Il a d’ailleurs détaillé certains de ces défis, notamment les questions liées à la fiabilité et au caractère inclusif du fichier électoral. « Rien ne garantit que tous les Congolais en âge de voter sont inscrits sur les listes électorales, de même rien n’atteste que tous ceux qui y sont inscrits le sont légitimement », a-t-il tenu à faire remarquer. Dans ce contexte, le choix consiste soit à organiser des élections « en se basant sur un fichier imparfait, avec pour conséquence, des contestations prévisibles; soit à régler ces imperfections en amont et réduire au maximum les risques soulevés », a-t-il indiqué.
Le délégué a ensuite souligné que le calendrier électoral n’était pas opérationnel, « suite aux multiples voix discordantes au sein de la classe politique ». « Les divergences n’ont jamais été réglées, au point que les premiers scrutins, prévus en octobre dernier, n’ont pu avoir lieu », a-t-il dit. S’agissant de la sécurisation du processus électoral, M. Gata Mavita a insisté sur le rôle que doit jouer la classe politique dans la promotion d’un environnement favorable à un processus électoral apaisé. Il a également mis l’accent sur le défi que constitue le financement de ce processus, les recettes étant pour l’heure insuffisantes. Insistant sur l’importance d’un dialogue national pour surmonter les obstacles précités, le délégué a déclaré que son pays continuait d’attendre la nomination d’un facilitateur par le Secrétaire général de l’ONU pour le démarrage de ce dialogue.
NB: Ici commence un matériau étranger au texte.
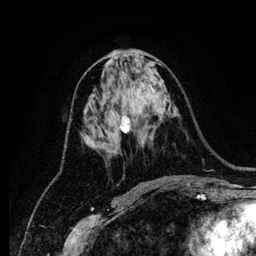
Breast MRI (dynamic contrast-enhanced), one axial slice. Position 60 of 134 along the scan axis. Cropped to one breast. Dynamic contrast-enhanced series, time point 2 of 6 at this slice position (early post-contrast). 1.2 mm slice thickness. 256 × 256 image matrix. Female patient.
Annotated regions visible in this slice (semi-automatically segmented with operator editing):
- enhancing-tissue mask used for the functional tumour volume (all voxels passing the contrast-enhancement thresholds inside the analysis volume; usually the tumour): box from (x=119, y=116) to (x=145, y=145) px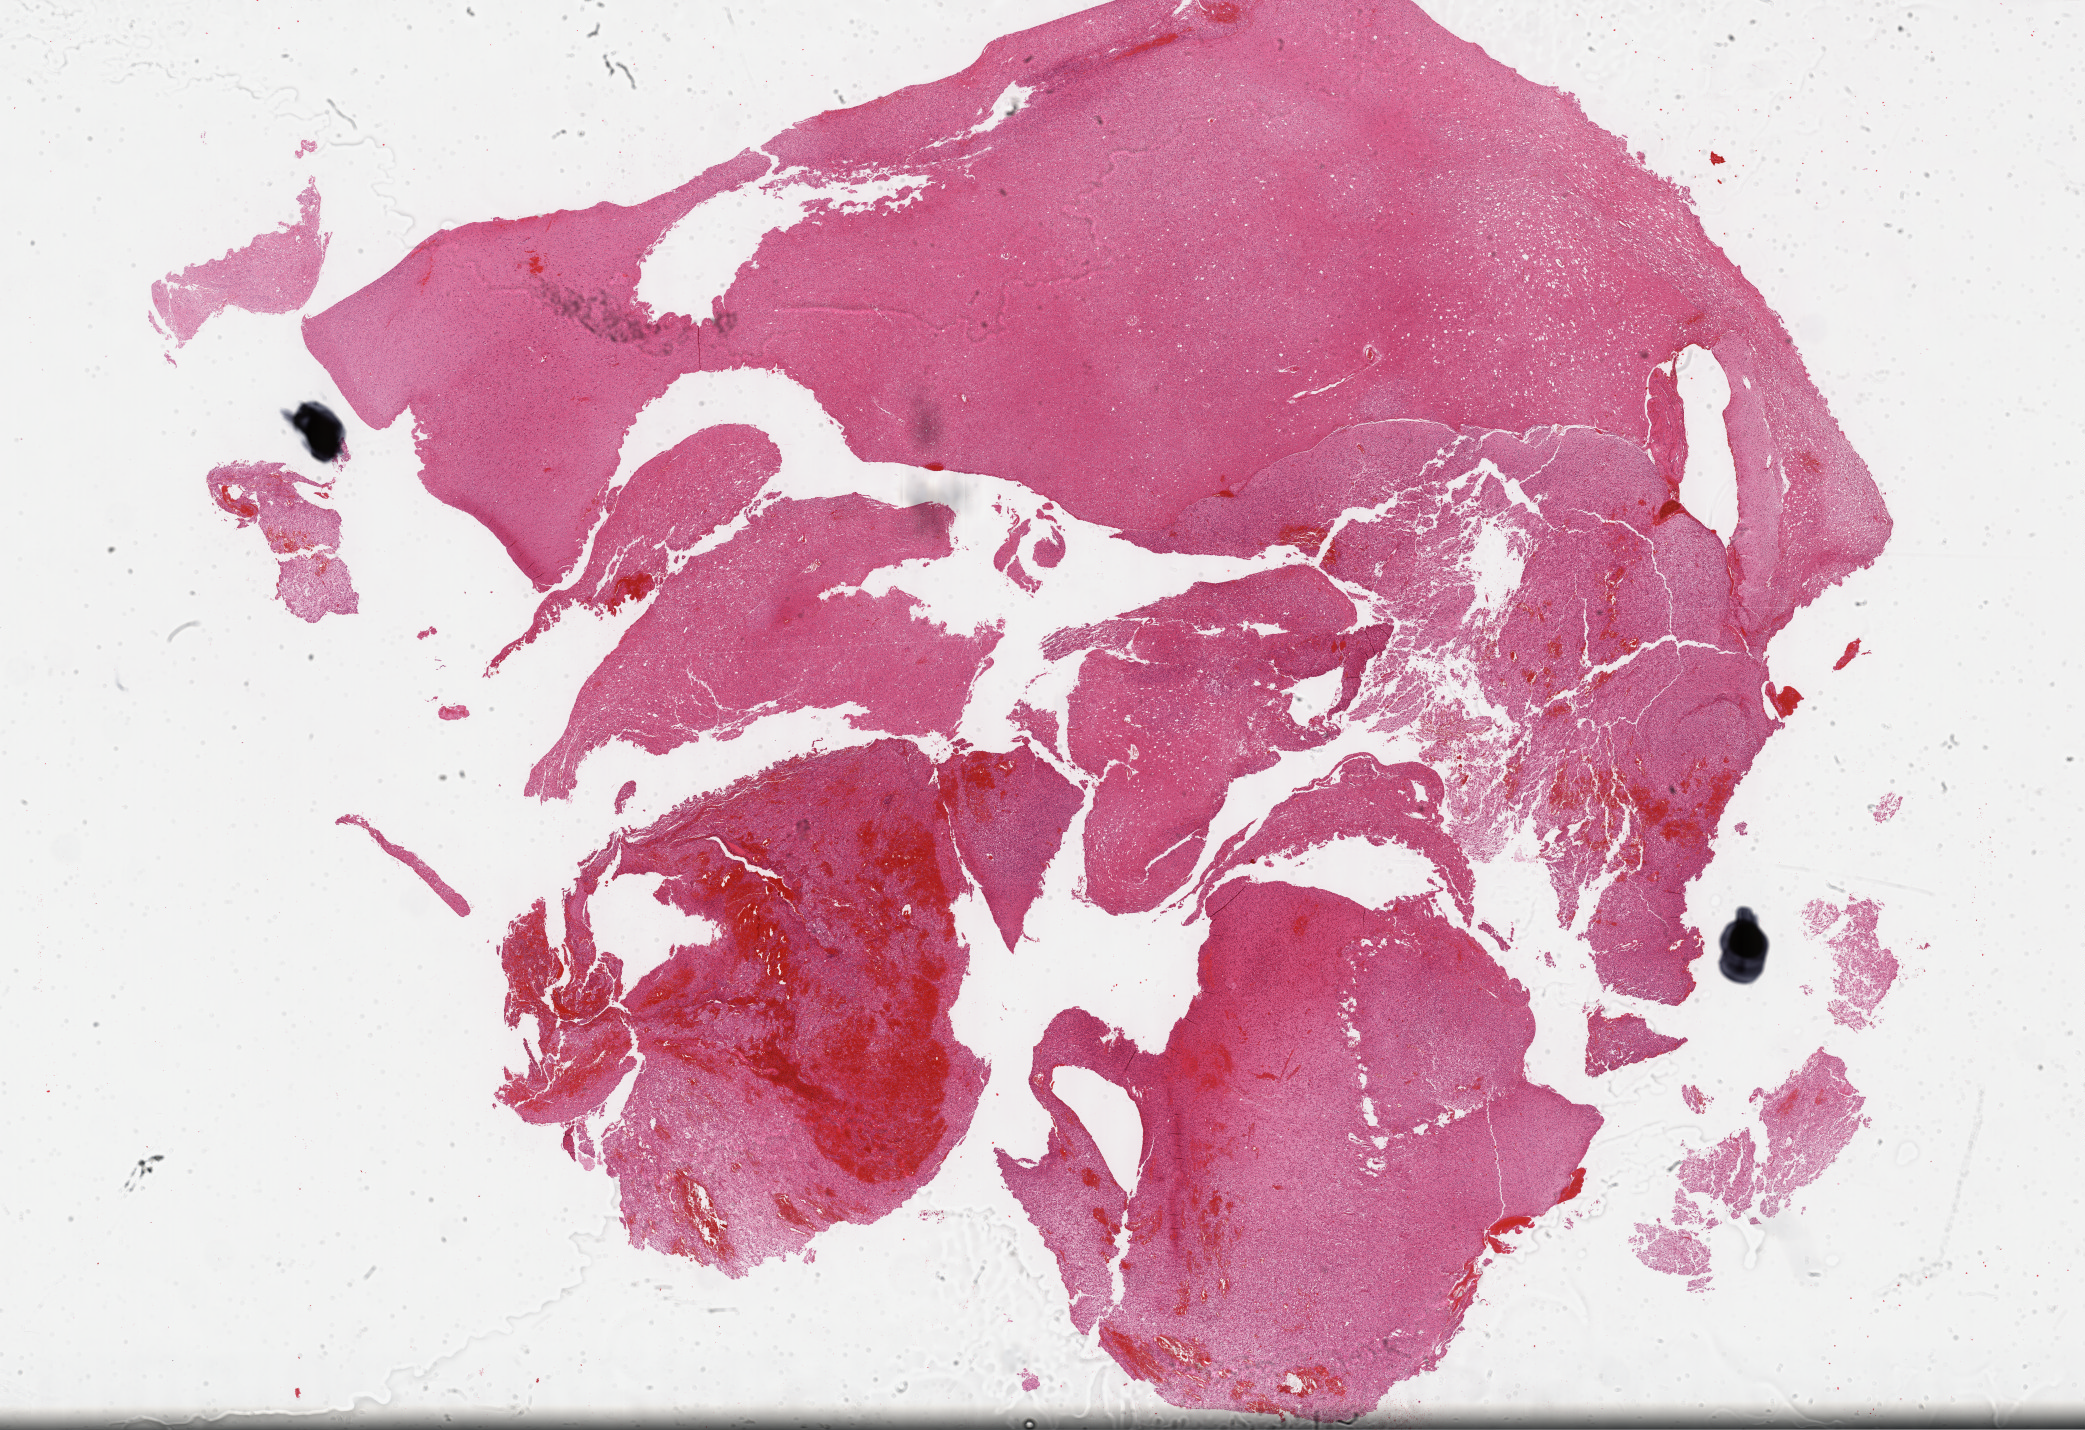
Digitized H&E-stained tissue section (whole slide), a low-resolution overview of the entire scanned area, about 33.7 x 23.1 mm. Formalin-fixed paraffin-embedded (FFPE) diagnostic section. Primary tumour sample from the brain. Patient: male, age at initial diagnosis 42 years. Histologic grade: G3 (poorly differentiated).
Histologic diagnosis: Mixed glioma (cerebrum).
La République démocratique du Congo a réalisé des efforts considérables dans la lutte contre les groupes armés, en particulier à l’encontre des FDLR, s’est félicité M. Gata Mavita, en citant en particulier l’arrestation, le 8 décembre 2015, de Ladislas Ntangazwa, inculpé par le Tribunal pénal international pour le Rwanda pour des crimes de génocide commis au Rwanda en 1994. Il a souhaité une plus grande implication du Conseil pour le rapatriement des ex-combattants FDLR au Rwanda ou leur réinstallation rapide dans un pays tiers hors de la région des Grands Lacs.
Le représentant a ensuite imputé le manque de progrès enregistrés dans la mise en œuvre de la Déclaration de Nairobi à « la mauvaise foi » des membres de l’ex-M23, qui refusent de respecter leurs engagements et continuent de s’opposer au rapatriement volontaire malgré l’assouplissement offert par le Président Kabila. Il a ainsi invité le Conseil de sécurité à envisager des sanctions contre le commandement de l’ex-M23 et souhaité que les pays qui hébergent ces ex-combattants trouvent des solutions politiques aux obstacles qui empêchent leur rapatriement et réinsertion en RDC.
Saluant les recommandations du Secrétaire général relatives à la réduction des effectifs militaires de la MONUSCO et au renforcement de son efficacité, l’Ambassadeur Gata Mavita a appelé de ses vœux un dénouement heureux du dialogue entre son pays et l’ONU en vue de renforcer la traque contre « les forces négatives » opérant dans l’est de la République démocratique du Congo.